Stated exercise ▸ From the records below, set out as a numbered list the lines between the one containing "scientific name: Lepidium pseudotasmanicum" and the one containing "order: Candelariales", inclusive, leaving out any blank lines.

══════

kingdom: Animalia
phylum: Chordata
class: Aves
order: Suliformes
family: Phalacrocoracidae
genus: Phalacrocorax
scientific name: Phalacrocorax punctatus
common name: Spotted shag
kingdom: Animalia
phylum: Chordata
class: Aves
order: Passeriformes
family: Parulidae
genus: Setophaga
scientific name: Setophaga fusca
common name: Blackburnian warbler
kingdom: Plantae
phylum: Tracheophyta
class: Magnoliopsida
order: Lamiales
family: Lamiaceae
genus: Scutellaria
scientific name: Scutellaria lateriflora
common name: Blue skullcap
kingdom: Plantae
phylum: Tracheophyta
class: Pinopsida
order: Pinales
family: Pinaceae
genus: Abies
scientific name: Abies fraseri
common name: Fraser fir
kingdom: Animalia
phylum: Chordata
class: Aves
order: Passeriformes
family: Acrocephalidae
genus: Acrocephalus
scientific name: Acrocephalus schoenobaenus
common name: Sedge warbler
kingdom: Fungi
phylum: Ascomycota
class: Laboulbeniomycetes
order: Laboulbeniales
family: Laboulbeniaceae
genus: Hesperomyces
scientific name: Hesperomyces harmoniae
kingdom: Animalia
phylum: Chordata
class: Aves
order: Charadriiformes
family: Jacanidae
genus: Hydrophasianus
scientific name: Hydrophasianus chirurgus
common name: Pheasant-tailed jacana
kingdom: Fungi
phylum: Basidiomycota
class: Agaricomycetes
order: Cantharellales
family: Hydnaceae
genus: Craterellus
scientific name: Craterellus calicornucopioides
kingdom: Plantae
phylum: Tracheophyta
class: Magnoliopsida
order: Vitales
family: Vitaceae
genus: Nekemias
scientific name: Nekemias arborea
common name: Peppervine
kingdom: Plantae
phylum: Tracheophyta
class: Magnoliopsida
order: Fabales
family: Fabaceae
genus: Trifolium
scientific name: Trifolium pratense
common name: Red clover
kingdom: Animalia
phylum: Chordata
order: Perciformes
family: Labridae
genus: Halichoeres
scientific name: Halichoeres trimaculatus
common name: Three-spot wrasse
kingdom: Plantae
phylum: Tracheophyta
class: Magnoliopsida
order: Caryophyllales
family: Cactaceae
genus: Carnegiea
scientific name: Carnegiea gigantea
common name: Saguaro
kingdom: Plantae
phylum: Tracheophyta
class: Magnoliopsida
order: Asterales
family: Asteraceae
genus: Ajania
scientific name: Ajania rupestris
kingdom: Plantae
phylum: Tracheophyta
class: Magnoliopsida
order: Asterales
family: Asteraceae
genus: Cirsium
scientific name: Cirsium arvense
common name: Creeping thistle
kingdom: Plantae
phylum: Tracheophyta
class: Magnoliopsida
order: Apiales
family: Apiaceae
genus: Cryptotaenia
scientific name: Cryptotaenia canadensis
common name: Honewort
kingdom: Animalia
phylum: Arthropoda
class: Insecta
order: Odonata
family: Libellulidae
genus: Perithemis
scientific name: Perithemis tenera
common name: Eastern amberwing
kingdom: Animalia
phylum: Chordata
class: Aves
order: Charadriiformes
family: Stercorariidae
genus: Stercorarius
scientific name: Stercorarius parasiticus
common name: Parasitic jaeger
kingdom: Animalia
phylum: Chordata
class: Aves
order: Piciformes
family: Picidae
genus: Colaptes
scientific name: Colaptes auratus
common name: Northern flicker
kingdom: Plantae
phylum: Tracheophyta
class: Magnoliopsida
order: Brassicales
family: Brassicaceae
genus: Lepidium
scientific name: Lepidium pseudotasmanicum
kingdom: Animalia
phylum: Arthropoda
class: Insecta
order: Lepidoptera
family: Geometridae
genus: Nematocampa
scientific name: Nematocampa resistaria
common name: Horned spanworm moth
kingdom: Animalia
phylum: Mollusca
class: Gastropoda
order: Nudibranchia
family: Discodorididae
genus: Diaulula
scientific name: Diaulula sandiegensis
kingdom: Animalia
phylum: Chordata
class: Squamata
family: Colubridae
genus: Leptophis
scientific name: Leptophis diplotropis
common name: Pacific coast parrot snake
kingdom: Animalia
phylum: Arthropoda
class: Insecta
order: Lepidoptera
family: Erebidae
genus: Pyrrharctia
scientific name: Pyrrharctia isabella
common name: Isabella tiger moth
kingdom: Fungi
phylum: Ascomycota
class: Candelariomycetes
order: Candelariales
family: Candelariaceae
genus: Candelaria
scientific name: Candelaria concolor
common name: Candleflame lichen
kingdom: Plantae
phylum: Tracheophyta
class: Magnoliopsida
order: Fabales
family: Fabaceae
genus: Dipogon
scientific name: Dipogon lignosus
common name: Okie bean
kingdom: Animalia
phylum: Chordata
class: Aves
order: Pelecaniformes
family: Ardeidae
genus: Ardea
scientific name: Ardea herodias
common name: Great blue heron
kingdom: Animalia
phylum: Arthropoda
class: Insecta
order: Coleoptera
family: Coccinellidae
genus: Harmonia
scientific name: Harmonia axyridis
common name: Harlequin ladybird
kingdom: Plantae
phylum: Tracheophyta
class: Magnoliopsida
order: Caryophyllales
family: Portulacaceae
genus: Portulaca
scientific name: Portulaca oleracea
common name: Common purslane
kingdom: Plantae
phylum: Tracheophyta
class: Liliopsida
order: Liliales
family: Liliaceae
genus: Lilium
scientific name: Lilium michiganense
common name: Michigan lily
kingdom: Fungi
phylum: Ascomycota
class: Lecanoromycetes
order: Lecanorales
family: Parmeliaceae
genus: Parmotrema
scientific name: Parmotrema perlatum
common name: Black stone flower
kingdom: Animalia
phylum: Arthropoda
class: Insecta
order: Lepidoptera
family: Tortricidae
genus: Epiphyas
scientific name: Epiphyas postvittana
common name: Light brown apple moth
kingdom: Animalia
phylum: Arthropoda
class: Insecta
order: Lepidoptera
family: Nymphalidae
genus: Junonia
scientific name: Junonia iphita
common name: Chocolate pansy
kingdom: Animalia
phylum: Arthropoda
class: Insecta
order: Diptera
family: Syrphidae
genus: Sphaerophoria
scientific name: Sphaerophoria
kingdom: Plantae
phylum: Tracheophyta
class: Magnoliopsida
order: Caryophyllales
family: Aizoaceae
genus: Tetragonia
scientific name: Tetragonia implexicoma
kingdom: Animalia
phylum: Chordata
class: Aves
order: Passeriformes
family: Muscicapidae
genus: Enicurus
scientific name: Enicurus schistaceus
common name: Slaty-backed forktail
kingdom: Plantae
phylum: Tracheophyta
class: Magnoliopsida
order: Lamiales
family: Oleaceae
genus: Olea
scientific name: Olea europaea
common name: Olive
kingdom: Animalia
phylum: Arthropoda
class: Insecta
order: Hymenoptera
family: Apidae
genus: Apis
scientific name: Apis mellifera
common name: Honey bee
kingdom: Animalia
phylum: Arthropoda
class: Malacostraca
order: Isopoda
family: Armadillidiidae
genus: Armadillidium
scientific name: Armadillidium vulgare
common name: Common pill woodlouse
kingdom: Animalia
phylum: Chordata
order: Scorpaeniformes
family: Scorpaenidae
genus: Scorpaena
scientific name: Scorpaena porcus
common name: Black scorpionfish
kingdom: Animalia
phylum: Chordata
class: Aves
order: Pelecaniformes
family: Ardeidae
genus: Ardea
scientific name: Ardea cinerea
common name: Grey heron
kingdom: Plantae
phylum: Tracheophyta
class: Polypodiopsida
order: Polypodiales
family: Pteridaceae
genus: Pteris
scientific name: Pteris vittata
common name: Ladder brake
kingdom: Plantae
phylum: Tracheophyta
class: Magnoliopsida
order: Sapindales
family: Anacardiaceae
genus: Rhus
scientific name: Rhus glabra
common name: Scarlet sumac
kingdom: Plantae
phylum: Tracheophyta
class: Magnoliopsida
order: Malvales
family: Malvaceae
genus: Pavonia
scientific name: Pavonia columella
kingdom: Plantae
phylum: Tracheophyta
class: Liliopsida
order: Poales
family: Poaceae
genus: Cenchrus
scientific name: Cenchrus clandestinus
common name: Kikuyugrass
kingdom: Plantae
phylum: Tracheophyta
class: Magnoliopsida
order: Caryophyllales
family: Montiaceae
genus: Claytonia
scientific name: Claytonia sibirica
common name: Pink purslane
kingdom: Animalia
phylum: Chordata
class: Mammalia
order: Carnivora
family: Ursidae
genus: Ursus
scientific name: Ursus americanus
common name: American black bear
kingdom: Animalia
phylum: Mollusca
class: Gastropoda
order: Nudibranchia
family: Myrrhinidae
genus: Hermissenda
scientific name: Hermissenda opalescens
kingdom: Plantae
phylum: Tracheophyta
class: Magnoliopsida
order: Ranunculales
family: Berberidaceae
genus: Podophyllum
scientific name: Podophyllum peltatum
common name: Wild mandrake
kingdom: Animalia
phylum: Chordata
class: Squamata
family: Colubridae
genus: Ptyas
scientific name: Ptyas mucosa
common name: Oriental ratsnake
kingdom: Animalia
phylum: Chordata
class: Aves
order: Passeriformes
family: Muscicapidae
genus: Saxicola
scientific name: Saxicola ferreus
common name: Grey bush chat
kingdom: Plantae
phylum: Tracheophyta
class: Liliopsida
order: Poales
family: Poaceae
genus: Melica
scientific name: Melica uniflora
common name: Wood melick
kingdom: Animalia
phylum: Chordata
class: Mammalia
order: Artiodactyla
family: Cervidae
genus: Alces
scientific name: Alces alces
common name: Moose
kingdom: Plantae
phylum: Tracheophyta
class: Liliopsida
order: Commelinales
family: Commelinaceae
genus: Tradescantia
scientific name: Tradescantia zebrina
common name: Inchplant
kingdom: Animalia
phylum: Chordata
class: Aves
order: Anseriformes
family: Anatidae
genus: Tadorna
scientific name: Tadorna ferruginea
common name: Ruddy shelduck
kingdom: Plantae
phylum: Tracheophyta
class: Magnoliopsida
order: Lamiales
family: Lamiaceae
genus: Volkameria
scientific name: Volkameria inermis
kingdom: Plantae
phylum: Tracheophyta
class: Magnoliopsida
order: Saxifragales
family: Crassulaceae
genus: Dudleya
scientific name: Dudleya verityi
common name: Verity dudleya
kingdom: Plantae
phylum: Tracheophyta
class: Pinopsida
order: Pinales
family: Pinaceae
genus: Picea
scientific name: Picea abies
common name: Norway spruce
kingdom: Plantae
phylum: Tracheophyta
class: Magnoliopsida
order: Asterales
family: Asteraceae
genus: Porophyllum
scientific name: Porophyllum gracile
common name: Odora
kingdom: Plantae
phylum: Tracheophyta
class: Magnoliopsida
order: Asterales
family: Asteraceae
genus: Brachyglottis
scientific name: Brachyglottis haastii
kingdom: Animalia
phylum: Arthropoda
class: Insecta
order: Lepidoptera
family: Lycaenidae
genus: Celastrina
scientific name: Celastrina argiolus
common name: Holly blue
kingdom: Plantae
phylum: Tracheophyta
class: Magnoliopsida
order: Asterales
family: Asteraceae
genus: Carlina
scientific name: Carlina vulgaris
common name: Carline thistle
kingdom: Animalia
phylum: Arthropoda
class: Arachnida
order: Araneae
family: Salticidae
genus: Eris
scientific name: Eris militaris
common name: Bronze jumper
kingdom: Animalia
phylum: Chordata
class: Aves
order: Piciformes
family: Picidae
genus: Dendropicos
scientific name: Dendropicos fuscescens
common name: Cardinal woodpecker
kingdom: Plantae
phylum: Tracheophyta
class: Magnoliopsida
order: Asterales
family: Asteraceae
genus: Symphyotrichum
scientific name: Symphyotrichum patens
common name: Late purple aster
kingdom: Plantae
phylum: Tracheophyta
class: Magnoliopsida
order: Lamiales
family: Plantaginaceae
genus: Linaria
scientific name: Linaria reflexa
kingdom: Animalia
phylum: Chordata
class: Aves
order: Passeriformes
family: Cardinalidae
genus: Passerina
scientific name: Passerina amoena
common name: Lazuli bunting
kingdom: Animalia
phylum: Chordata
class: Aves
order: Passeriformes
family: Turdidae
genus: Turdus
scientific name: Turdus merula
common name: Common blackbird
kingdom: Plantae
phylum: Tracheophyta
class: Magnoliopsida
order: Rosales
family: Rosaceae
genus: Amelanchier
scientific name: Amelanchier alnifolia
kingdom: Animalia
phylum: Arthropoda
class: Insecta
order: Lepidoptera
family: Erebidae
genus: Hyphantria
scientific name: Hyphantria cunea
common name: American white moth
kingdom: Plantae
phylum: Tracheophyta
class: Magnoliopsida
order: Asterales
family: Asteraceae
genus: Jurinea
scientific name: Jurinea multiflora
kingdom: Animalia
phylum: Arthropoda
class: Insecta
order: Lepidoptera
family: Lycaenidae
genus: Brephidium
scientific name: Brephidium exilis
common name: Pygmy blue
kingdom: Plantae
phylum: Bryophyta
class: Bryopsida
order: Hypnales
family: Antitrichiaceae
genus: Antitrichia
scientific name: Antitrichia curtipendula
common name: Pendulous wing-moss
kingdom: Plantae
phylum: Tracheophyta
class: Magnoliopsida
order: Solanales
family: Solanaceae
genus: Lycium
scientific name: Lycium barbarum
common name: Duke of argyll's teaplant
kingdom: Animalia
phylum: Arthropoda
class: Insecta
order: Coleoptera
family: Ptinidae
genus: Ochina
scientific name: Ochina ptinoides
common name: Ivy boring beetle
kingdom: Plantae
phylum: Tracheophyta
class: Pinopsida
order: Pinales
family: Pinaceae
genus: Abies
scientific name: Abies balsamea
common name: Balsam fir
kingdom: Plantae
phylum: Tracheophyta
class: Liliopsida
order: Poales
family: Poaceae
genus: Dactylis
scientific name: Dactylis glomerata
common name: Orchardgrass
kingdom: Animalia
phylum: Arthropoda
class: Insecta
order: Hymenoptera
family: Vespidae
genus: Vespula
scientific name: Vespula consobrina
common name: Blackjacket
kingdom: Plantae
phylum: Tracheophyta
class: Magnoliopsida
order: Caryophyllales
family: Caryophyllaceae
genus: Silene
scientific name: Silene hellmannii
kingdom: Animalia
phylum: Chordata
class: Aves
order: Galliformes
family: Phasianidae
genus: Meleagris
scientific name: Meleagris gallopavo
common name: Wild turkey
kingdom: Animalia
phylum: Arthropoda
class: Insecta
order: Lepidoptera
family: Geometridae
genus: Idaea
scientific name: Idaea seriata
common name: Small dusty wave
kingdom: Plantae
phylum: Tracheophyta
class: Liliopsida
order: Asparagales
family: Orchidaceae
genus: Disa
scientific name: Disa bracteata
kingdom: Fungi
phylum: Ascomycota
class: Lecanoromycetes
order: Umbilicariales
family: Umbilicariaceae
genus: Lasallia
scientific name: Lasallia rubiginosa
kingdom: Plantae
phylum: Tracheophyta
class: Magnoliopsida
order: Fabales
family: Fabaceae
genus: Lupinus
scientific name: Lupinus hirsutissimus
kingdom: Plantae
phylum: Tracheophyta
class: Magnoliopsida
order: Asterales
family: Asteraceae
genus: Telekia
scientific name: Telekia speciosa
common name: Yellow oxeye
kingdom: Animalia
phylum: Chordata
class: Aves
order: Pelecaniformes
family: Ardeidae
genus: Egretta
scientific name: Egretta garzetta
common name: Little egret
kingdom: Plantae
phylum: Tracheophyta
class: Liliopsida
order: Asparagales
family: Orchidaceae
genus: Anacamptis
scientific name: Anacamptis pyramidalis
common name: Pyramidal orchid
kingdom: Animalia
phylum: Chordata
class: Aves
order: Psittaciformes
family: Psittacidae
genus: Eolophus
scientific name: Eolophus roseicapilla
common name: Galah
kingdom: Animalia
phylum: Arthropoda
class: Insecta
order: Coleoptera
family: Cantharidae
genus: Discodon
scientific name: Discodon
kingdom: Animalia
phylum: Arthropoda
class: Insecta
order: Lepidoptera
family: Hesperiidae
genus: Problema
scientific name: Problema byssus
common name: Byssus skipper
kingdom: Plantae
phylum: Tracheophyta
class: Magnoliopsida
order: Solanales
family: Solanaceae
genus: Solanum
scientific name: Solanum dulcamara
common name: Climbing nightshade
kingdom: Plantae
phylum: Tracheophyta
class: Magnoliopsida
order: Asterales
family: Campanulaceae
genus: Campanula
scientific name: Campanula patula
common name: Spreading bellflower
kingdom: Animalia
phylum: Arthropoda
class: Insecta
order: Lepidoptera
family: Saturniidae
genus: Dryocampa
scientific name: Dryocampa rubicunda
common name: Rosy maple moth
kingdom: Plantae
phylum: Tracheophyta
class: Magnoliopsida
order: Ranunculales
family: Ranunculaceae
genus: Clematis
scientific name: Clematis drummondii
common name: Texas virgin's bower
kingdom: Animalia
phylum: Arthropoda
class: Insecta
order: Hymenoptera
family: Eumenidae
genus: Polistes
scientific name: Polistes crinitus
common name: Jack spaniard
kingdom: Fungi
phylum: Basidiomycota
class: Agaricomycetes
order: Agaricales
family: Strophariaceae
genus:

══════

Solved problem ▸
1. scientific name: Lepidium pseudotasmanicum
2. kingdom: Animalia
3. phylum: Arthropoda
4. class: Insecta
5. order: Lepidoptera
6. family: Geometridae
7. genus: Nematocampa
8. scientific name: Nematocampa resistaria
9. common name: Horned spanworm moth
10. kingdom: Animalia
11. phylum: Mollusca
12. class: Gastropoda
13. order: Nudibranchia
14. family: Discodorididae
15. genus: Diaulula
16. scientific name: Diaulula sandiegensis
17. kingdom: Animalia
18. phylum: Chordata
19. class: Squamata
20. family: Colubridae
21. genus: Leptophis
22. scientific name: Leptophis diplotropis
23. common name: Pacific coast parrot snake
24. kingdom: Animalia
25. phylum: Arthropoda
26. class: Insecta
27. order: Lepidoptera
28. family: Erebidae
29. genus: Pyrrharctia
30. scientific name: Pyrrharctia isabella
31. common name: Isabella tiger moth
32. kingdom: Fungi
33. phylum: Ascomycota
34. class: Candelariomycetes
35. order: Candelariales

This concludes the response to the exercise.